▶ **About this exercise**
Below are several entries. Transcribe exactly those lines that fall from the one with "plusieurs jours. Et de jour comme de nuit en" through the one with "demander de l’aide", end lines included.

▶ **Data in this exercise**

*** Block opens ***

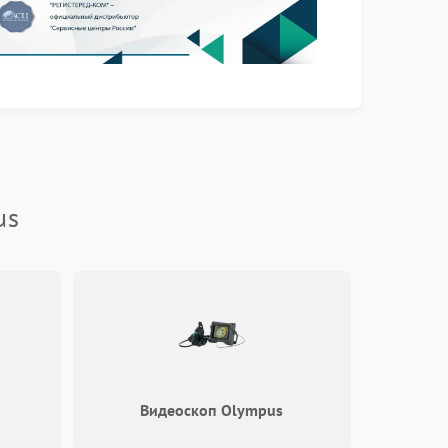
us
Видеоскоп Olympus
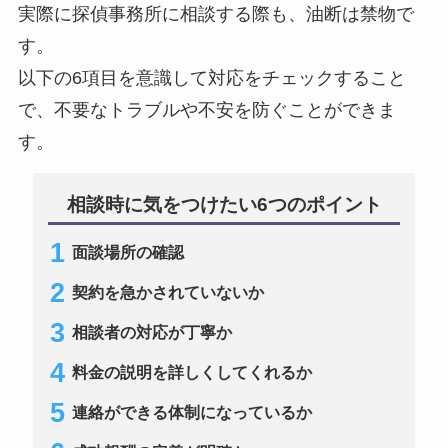
実際に探偵事務所に相談する際も、油断は禁物で
す。
以下の6項目を意識して対応をチェックすること
で、不要なトラブルや不安を防ぐことができま
す。
相談時に気をつけたい6つのポイント
面談場所の確認
契約を急かされていないか
相談者の対応が丁寧か
料金の説明を詳しくしてくれるか
連絡ができる体制になっているか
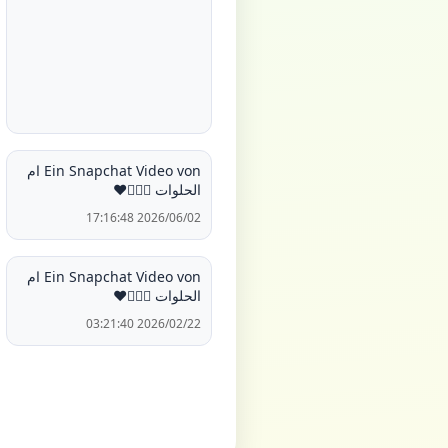
Ein Snapchat Video von ام
الحلوات 🙋🏻‍♀️❤️
2026/06/02 17:16:48
Ein Snapchat Video von ام
الحلوات 🙋🏻‍♀️❤️
2026/02/22 03:21:40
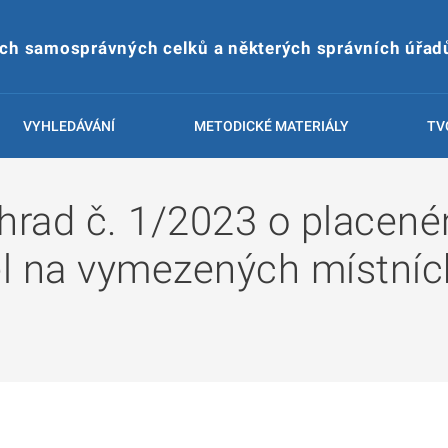
ích samosprávných celků a některých správních úřad
VYHLEDÁVÁNÍ
METODICKÉ MATERIÁLY
TV
hrad č. 1/2023 o placeném
l na vymezených místníc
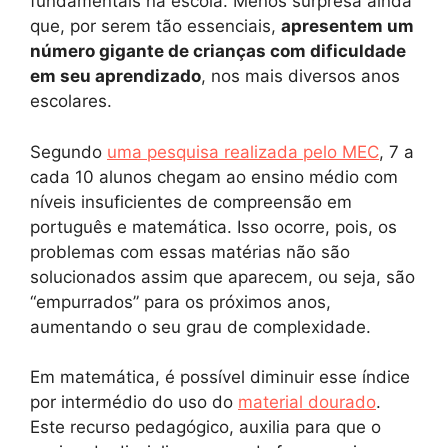
fundamentais na escola. Menos surpresa ainda
que, por serem tão essenciais,
apresentem um
número gigante de crianças com dificuldade
em seu aprendizado
, nos mais diversos anos
escolares.
Segundo
uma pesquisa realizada pelo MEC
, 7 a
cada 10 alunos chegam ao ensino médio com
níveis insuficientes de compreensão em
português e matemática. Isso ocorre, pois, os
problemas com essas matérias não são
solucionados assim que aparecem, ou seja, são
“empurrados” para os próximos anos,
aumentando o seu grau de complexidade.
Em matemática, é possível diminuir esse índice
por intermédio do uso do
material dourado
.
Este recurso pedagógico, auxilia para que o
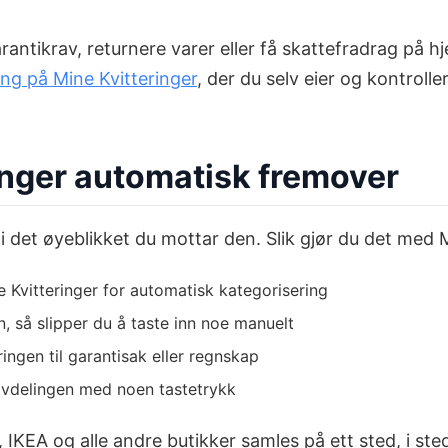
arantikrav, returnere varer eller få skattefradrag på 
ring på Mine Kvitteringer
, der du selv eier og kontroll
ringer automatisk fremover
 i det øyeblikket du mottar den. Slik gjør du det med 
ne Kvitteringer for automatisk kategorisering
 så slipper du å taste inn noe manuelt
ringen til garantisak eller regnskap
avdelingen med noen tastetrykk
, IKEA og alle andre butikker samles på ett sted, i sted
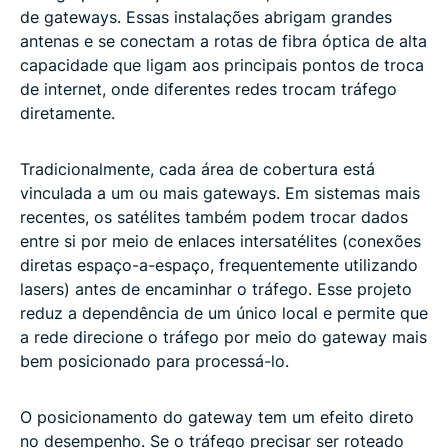
de gateways. Essas instalações abrigam grandes
antenas e se conectam a rotas de fibra óptica de alta
capacidade que ligam aos principais pontos de troca
de internet, onde diferentes redes trocam tráfego
diretamente.
Tradicionalmente, cada área de cobertura está
vinculada a um ou mais gateways. Em sistemas mais
recentes, os satélites também podem trocar dados
entre si por meio de enlaces intersatélites (conexões
diretas espaço-a-espaço, frequentemente utilizando
lasers) antes de encaminhar o tráfego. Esse projeto
reduz a dependência de um único local e permite que
a rede direcione o tráfego por meio do gateway mais
bem posicionado para processá-lo.
O posicionamento do gateway tem um efeito direto
no desempenho. Se o tráfego precisar ser roteado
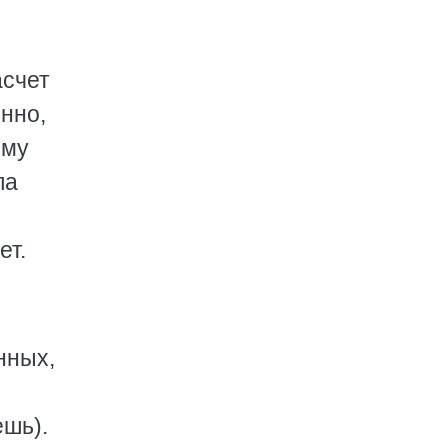
асчет
енно,
ому
ла
ет.
нных,
ешь).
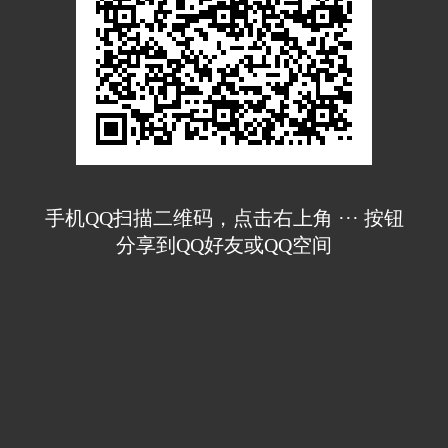
手机QQ扫描二维码，点击右上角 ··· 按钮
分享到QQ好友或QQ空间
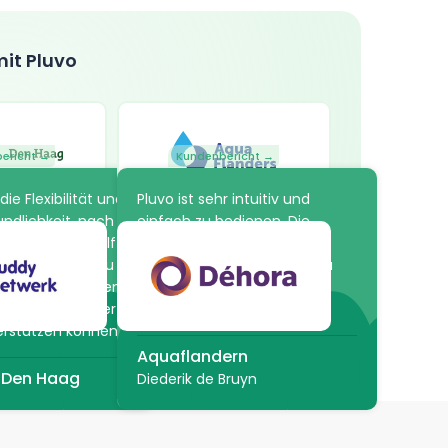
mit Pluvo
ericht →
Kundenbericht →
die Flexibilität und
Pluvo ist sehr intuitiv und
ndlichkeit, nach
einfach zu bedienen. Die
cht haben. Es hilft
Plattform bietet unzählige
zesse einfach zu
Möglichkeiten, einen Kurs zu
en und anzupassen,
erstellen, aber auch den
nsere Mitarbeiter
Studenten zu bewerten!
erstützen können.
Aquaflandern
 Den Haag
Diederik de Bruyn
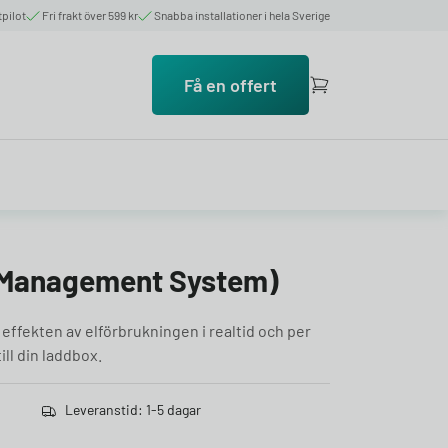
tpilot
Fri frakt över 599 kr
Snabba installationer i hela Sverige
Få en offert
y Management System)
effekten av elförbrukningen i realtid och per
ill din laddbox.
Leveranstid: 1-5 dagar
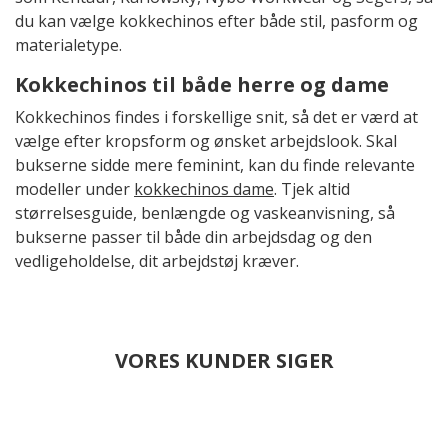
du kan vælge kokkechinos efter både stil, pasform og
materialetype.
Kokkechinos til både herre og dame
Kokkechinos findes i forskellige snit, så det er værd at
vælge efter kropsform og ønsket arbejdslook. Skal
bukserne sidde mere feminint, kan du finde relevante
modeller under
kokkechinos dame
. Tjek altid
størrelsesguide, benlængde og vaskeanvisning, så
bukserne passer til både din arbejdsdag og den
vedligeholdelse, dit arbejdstøj kræver.
VORES KUNDER SIGER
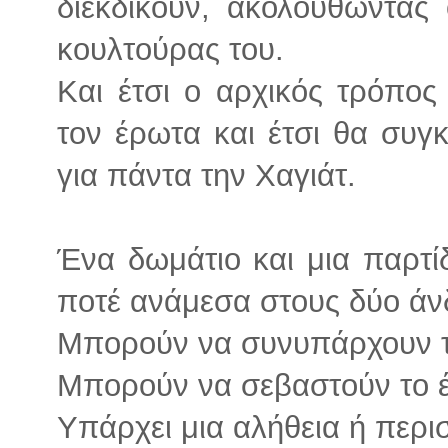
διεκδικούν, ακολουθώντας
κουλτούρας του.
Και έτσι ο αρχικός τρόπος
τον έρωτα και έτσι θα συγ
για πάντα την Χαγιάτ.
Ένα δωμάτιο και μια παρτί
ποτέ ανάμεσα στους δύο άν
Μπορούν να συνυπάρχουν το
Μπορούν να σεβαστούν το έ
Υπάρχει μια αλήθεια ή περι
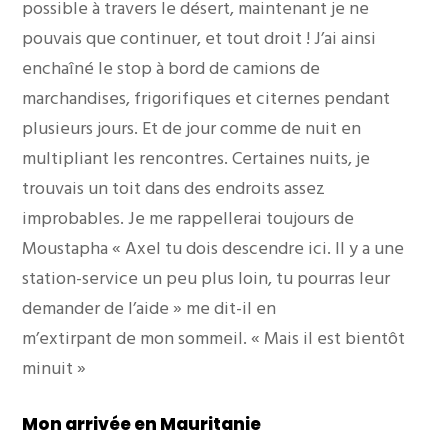
possible à travers le désert, maintenant je ne
pouvais que continuer, et tout droit ! J’ai ainsi
enchaîné le stop à bord de camions de
marchandises, frigorifiques et citernes pendant
plusieurs jours. Et de jour comme de nuit en
multipliant les rencontres. Certaines nuits, je
trouvais un toit dans des endroits assez
improbables. Je me rappellerai toujours de
Moustapha « Axel tu dois descendre ici. Il y a une
station-service un peu plus loin, tu pourras leur
demander de l’aide » me dit-il en
m’extirpant de mon sommeil. « Mais il est bientôt
minuit »
Mon arrivée en Mauritanie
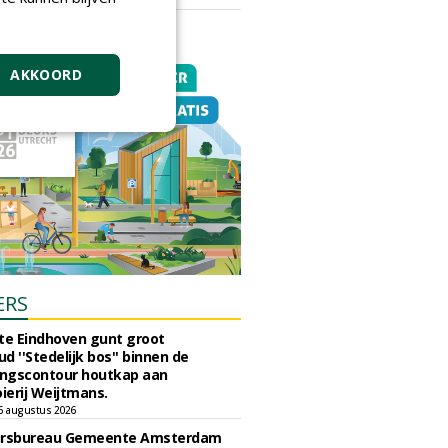
vrijdag 18 september 2026
AKKOORD
ERS
e Eindhoven gunt groot
d ''Stedelijk bos'' binnen de
ngscontour houtkap aan
erij Weijtmans.
6 augustus 2026
ursbureau Gemeente Amsterdam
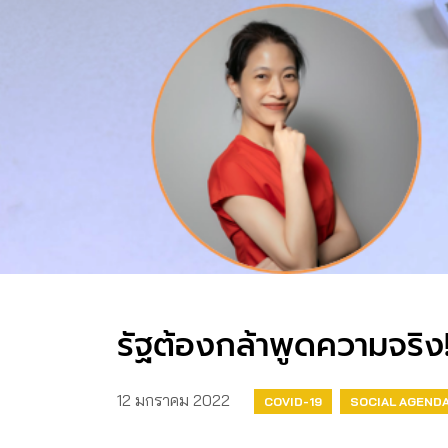
รัฐต้องกล้าพูดความจริง!
12 มกราคม 2022
COVID-19
SOCIAL AGEND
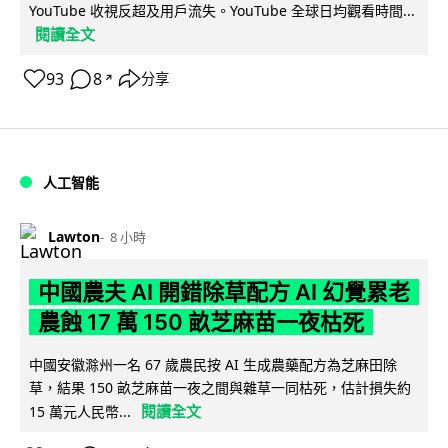
YouTube 收視反超及用戶流失。YouTube 全球日均觀看時間...
閱讀全文
93
8
分享
↗
人工智能
Lawton
8 小時
中國農夫 AI 開錯除草配方 AI 幻覺累老
農蝕 17 萬 150 畝芝麻苗一夜枯死
中國安徽滁州一名 67 歲農民按 AI 生成農藥配方為芝麻田除
草，結果 150 畝芝麻苗一夜之間與雜草一同枯死，估計損失約
閱讀全文
15 萬元人民幣...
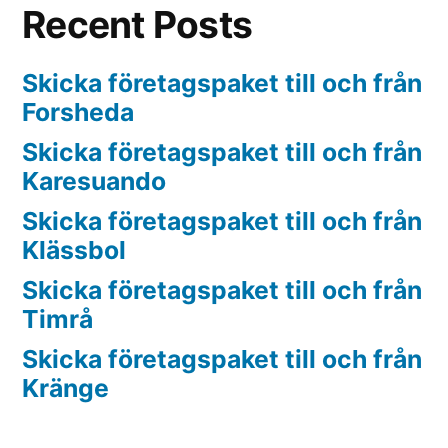
Recent Posts
Skicka företagspaket till och från
Forsheda
Skicka företagspaket till och från
Karesuando
Skicka företagspaket till och från
Klässbol
Skicka företagspaket till och från
Timrå
Skicka företagspaket till och från
Kränge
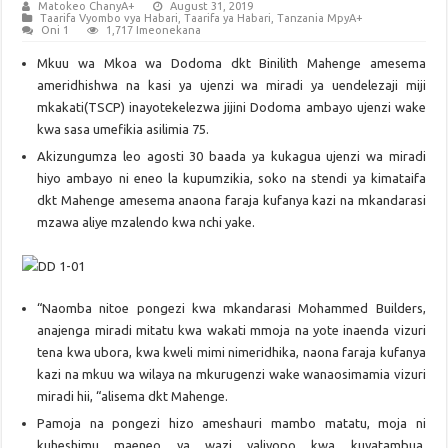
Matokeo ChanyA+
August 31, 2019
Taarifa Vyombo vya Habari
,
Taarifa ya Habari
,
Tanzania MpyA+
Oni 1
1,717 Imeonekana
Mkuu wa Mkoa wa Dodoma dkt Binilith Mahenge amesema
ameridhishwa na kasi ya ujenzi wa miradi ya uendelezaji miji
mkakati(TSCP) inayotekelezwa jijini Dodoma ambayo ujenzi wake
kwa sasa umefikia asilimia 75.
Akizungumza leo agosti 30 baada ya kukagua ujenzi wa miradi
hiyo ambayo ni eneo la kupumzikia, soko na stendi ya kimataifa
dkt Mahenge amesema anaona faraja kufanya kazi na mkandarasi
mzawa aliye mzalendo kwa nchi yake.
“Naomba nitoe pongezi kwa mkandarasi Mohammed Builders,
anajenga miradi mitatu kwa wakati mmoja na yote inaenda vizuri
tena kwa ubora, kwa kweli mimi nimeridhika, naona faraja kufanya
kazi na mkuu wa wilaya na mkurugenzi wake wanaosimamia vizuri
miradi hii, “alisema dkt Mahenge.
Pamoja na pongezi hizo ameshauri mambo matatu, moja ni
kuheshimu maeneo ya wazi yaliyopo kwa kuyatambua,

*** Block closes ***

▶ **Your response**
plusieurs jours. Et de jour comme de nuit en
multipliant les rencontres. Certaines nuits, je
trouvais un toit dans des endroits assez
improbables. Je me rappellerai toujours de
Moustapha « Axel tu dois descendre ici. Il y a une
station-service un peu plus loin, tu pourras leur
demander de l’aide » me dit-il en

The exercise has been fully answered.